#### EXERCISE GOAL
Rewrite the entries from their first line through the line that contains "v(0, 175) *", changing every "Q0" to "planeQuery" and leaving everything else as it is.

==== LISTING

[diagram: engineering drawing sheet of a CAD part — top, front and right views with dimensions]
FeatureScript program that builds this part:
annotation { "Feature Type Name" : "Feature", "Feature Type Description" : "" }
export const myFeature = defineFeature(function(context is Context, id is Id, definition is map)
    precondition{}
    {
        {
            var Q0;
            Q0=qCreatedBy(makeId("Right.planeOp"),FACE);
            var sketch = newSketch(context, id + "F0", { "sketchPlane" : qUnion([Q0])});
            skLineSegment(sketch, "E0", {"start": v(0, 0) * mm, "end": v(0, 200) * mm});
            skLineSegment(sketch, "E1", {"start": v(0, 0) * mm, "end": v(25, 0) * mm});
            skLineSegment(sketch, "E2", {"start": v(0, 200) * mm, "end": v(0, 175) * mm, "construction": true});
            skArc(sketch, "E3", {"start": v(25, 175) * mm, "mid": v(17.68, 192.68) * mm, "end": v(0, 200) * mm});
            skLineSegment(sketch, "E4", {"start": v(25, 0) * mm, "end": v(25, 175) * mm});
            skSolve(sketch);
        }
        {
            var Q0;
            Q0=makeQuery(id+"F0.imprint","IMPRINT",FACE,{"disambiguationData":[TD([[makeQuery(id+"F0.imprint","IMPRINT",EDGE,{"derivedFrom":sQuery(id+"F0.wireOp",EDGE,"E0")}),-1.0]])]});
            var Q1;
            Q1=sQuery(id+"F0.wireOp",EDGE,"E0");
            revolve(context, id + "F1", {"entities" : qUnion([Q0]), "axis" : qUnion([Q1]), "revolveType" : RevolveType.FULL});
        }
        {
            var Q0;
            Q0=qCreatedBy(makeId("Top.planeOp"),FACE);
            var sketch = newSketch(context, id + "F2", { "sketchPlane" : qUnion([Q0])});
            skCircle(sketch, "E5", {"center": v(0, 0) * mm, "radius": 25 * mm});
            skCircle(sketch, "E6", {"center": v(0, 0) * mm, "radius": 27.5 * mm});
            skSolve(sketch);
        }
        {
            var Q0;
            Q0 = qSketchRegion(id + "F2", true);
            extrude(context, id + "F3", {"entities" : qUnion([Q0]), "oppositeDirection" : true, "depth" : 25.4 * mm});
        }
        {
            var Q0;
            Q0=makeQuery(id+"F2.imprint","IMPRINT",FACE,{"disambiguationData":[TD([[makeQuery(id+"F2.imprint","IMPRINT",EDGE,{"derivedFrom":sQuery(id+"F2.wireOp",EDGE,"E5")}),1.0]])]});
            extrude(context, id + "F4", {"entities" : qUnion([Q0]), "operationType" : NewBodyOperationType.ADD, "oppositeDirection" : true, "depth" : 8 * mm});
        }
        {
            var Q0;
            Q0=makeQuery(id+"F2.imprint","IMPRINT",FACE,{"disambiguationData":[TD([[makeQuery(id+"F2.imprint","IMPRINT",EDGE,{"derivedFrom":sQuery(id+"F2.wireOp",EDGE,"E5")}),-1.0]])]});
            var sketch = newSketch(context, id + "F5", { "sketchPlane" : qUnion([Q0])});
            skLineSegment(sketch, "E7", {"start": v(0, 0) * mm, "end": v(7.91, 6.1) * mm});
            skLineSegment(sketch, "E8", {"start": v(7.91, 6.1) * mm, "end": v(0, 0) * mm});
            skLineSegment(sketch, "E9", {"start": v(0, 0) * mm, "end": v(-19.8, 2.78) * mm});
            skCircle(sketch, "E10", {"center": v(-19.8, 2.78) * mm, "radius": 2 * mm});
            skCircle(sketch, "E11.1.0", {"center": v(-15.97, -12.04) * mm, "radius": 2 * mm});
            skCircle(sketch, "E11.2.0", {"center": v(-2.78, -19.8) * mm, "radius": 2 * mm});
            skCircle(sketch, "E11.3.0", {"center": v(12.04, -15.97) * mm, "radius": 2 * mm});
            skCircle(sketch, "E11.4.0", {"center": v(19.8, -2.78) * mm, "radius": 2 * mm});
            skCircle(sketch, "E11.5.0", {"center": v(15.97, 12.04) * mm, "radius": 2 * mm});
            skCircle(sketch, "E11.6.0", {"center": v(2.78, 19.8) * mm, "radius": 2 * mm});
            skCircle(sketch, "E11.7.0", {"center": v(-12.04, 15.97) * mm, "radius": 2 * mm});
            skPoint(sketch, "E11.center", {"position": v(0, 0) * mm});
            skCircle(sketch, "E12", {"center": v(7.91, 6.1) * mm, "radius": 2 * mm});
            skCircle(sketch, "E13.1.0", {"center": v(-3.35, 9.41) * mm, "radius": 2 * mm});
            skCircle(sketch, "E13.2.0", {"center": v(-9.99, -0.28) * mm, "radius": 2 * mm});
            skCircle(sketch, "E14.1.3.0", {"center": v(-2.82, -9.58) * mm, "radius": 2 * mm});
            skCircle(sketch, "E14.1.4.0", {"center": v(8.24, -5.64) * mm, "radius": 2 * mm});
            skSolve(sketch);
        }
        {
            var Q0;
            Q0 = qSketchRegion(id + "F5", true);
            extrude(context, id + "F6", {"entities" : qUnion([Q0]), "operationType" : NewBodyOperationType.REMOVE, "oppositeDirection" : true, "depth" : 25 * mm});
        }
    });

========

#### RESPONSE TO THIS TASK
[diagram: engineering drawing sheet of a CAD part — top, front and right views with dimensions]
FeatureScript program that builds this part:
annotation { "Feature Type Name" : "Feature", "Feature Type Description" : "" }
export const myFeature = defineFeature(function(context is Context, id is Id, definition is map)
    precondition{}
    {
        {
            var planeQuery;
            planeQuery=qCreatedBy(makeId("Right.planeOp"),FACE);
            var sketch = newSketch(context, id + "F0", { "sketchPlane" : qUnion([planeQuery])});
            skLineSegment(sketch, "E0", {"start": v(0, 0) * mm, "end": v(0, 200) * mm});
            skLineSegment(sketch, "E1", {"start": v(0, 0) * mm, "end": v(25, 0) * mm});
            skLineSegment(sketch, "E2", {"start": v(0, 200) * mm, "end": v(0, 175) * mm, "construction": true});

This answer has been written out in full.